Assignment: Type out all the records again exactly.

Data to use:

- - - - - - -

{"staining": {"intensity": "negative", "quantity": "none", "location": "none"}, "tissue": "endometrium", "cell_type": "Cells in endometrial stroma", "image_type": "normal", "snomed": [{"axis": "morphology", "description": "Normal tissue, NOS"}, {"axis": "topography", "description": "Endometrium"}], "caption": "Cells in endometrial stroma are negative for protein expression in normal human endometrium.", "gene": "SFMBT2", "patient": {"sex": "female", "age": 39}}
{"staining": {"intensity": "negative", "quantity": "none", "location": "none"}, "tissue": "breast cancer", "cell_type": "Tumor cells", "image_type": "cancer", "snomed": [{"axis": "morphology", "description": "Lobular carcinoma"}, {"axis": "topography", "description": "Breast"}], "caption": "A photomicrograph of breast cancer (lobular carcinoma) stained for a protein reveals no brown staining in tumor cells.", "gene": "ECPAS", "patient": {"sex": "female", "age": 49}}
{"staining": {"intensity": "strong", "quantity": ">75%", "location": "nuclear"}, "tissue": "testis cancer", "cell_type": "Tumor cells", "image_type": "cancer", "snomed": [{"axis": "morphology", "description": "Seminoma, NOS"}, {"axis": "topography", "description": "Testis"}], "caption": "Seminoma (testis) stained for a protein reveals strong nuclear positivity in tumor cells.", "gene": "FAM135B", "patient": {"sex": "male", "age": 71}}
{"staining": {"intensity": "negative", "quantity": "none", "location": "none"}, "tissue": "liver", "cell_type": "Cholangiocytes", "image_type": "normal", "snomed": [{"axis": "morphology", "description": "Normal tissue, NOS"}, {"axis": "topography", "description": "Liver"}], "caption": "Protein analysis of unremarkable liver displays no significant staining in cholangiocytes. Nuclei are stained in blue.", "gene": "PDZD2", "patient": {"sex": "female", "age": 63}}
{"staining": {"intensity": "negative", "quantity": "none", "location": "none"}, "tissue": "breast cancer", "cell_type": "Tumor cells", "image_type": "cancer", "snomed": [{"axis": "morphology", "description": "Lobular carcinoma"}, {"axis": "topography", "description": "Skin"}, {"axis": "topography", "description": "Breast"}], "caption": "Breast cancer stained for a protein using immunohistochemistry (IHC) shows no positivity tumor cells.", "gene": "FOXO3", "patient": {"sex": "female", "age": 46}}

- - - - - - -

Task result:
{"staining": {"intensity": "negative", "quantity": "none", "location": "none"}, "tissue": "endometrium", "cell_type": "Cells in endometrial stroma", "image_type": "normal", "snomed": [{"axis": "morphology", "description": "Normal tissue, NOS"}, {"axis": "topography", "description": "Endometrium"}], "caption": "Cells in endometrial stroma are negative for protein expression in normal human endometrium.", "gene": "SFMBT2", "patient": {"sex": "female", "age": 39}}
{"staining": {"intensity": "negative", "quantity": "none", "location": "none"}, "tissue": "breast cancer", "cell_type": "Tumor cells", "image_type": "cancer", "snomed": [{"axis": "morphology", "description": "Lobular carcinoma"}, {"axis": "topography", "description": "Breast"}], "caption": "A photomicrograph of breast cancer (lobular carcinoma) stained for a protein reveals no brown staining in tumor cells.", "gene": "ECPAS", "patient": {"sex": "female", "age": 49}}
{"staining": {"intensity": "strong", "quantity": ">75%", "location": "nuclear"}, "tissue": "testis cancer", "cell_type": "Tumor cells", "image_type": "cancer", "snomed": [{"axis": "morphology", "description": "Seminoma, NOS"}, {"axis": "topography", "description": "Testis"}], "caption": "Seminoma (testis) stained for a protein reveals strong nuclear positivity in tumor cells.", "gene": "FAM135B", "patient": {"sex": "male", "age": 71}}
{"staining": {"intensity": "negative", "quantity": "none", "location": "none"}, "tissue": "liver", "cell_type": "Cholangiocytes", "image_type": "normal", "snomed": [{"axis": "morphology", "description": "Normal tissue, NOS"}, {"axis": "topography", "description": "Liver"}], "caption": "Protein analysis of unremarkable liver displays no significant staining in cholangiocytes. Nuclei are stained in blue.", "gene": "PDZD2", "patient": {"sex": "female", "age": 63}}
{"staining": {"intensity": "negative", "quantity": "none", "location": "none"}, "tissue": "breast cancer", "cell_type": "Tumor cells", "image_type": "cancer", "snomed": [{"axis": "morphology", "description": "Lobular carcinoma"}, {"axis": "topography", "description": "Skin"}, {"axis": "topography", "description": "Breast"}], "caption": "Breast cancer stained for a protein using immunohistochemistry (IHC) shows no positivity tumor cells.", "gene": "FOXO3", "patient": {"sex": "female", "age": 46}}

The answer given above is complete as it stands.